Courtesy: K-State News & Communications Services
MANHATTAN — Kansas State University continues to set records in enrollment and the diversity of its student body. Fall 2014 enrollment is the university’s largest ever at 24,766 students, up from 24,581 students a year ago.
Enrollment has increased at all of the university’s campuses: Manhattan, Salina, Olathe and the Global Campus, which serves distance education students.
“K-State remains the No. 1 choice among Kansas high school students and we continue to attract more of the brightest students from Kansas than ever before,” said Pat Bosco, vice president for student life and dean of students. “For example, the number of Putnam scholars at K-State — students with ACT scores of 32 and above and GPAs of 3.85 and above — has grown from 107 in fall 2011 to 206 today.”
This fall’s student body also is the university’s most diverse ever and includes 3,579 students who identify as black, Hispanic, Asian, American Indian, Hawaiian/Pacific Islander or multiracial. That’s up from 3,458 in fall 2013.
“It is clear that K-State would not be experiencing another year of record enrollment without record multicultural student numbers,” said Myra Gordon, associate provost for diversity. “Multicultural students are growing at a rate faster than other groups, and we are excited about the increased diversity and benefits for students.”
In fall 2013, multicultural students comprised 13.9 percent of the K-State student body; this year, they comprise 14.5 percent.
“The state of Kansas is 23.4 percent multicultural, and the nation as a whole is close to 40 percent,” Gordon said. “Most assuredly, these enrollment numbers give all of us a lot to celebrate, and everyone is to be commended for contributing to this result. Still, we have a lot of work to do.”
More international students are choosing K-State. Fall 2014’s international enrollment is a record 2,247, up 141 students from last year. Students come from more than 100 countries and six continents.
“This is a university record for international students not just in numbers, but also in percentage,” said Marcelo Sabatés, associate provost for international programs. “K-State’s student body is now 9.1 percent international students, which gives our university an essential component to make our students globally competent.”

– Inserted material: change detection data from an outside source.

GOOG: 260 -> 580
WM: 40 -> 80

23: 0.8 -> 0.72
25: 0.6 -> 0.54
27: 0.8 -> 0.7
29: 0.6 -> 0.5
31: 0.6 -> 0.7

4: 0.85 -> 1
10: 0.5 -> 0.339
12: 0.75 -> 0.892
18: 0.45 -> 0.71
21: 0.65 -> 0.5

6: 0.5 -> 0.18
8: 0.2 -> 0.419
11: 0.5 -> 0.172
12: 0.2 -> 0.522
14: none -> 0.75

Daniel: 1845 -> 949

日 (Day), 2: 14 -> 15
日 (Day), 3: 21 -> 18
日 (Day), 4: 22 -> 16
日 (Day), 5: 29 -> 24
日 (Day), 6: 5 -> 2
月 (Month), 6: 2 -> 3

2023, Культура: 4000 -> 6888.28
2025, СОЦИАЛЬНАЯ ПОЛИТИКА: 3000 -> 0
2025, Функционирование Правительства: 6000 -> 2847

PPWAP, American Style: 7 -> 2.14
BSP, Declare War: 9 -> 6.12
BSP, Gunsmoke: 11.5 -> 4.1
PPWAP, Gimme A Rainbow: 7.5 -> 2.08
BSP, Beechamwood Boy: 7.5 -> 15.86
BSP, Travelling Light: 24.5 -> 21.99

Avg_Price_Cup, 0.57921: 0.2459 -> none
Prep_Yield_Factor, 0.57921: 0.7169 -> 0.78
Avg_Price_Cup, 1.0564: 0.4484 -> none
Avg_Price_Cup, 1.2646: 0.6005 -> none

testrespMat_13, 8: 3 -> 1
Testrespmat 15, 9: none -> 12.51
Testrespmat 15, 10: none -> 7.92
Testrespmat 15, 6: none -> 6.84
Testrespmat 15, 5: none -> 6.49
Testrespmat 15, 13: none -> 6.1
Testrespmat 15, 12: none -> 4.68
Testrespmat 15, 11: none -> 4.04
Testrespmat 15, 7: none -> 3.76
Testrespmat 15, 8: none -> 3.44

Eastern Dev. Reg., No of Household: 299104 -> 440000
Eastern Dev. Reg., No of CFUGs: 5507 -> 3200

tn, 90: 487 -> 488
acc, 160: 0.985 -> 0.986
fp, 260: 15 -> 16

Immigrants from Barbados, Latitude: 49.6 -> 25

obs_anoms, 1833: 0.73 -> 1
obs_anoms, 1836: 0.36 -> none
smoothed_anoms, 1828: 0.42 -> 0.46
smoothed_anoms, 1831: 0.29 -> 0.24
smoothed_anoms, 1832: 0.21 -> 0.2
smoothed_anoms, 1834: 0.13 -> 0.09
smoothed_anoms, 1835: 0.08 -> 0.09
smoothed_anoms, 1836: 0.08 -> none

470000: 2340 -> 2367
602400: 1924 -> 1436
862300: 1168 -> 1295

Intentional and targeted services and philanthropy are key factors in K-State’s enrollment success, Bosco said. All have helped increase the university’s freshmen to sophomore retention rate to 83.27 percent. In fall 2012, the retention rate was 80 percent.
“Even during tough times, our teaching faculty, academic advisers and student life professionals do an extraordinary job in and out of the classrooms to help K-State students succeed,” Bosco said. “Also making a difference are our first-year programs like K-State First, now in its fifth year, Project IMPACT and more tutoring services for our students. Increased donor interest in supporting four-year scholarships is helping even more students afford college.”
K-State’s continued growth in enrollment and diversity comes on the heels of a record-setting year in philanthropic support for the university — more than $211 million in gifts and commitments in fiscal year 2014 — as well as construction of facilities to support growth in all university areas: academics, student life, research and more, said K-State President Kirk Schulz.
“K-State’s goal of becoming a Top 50 public research university by 2025 shows our commitment to success is striking a chord with students, their families, our alumni and our donors and supporters,” Schulz said. “With construction of a new business college, residence hall, welcome center, engineering college expansion and more underway or set to start, K-State is working to meet the needs of our students, faculty and state now and in the future.”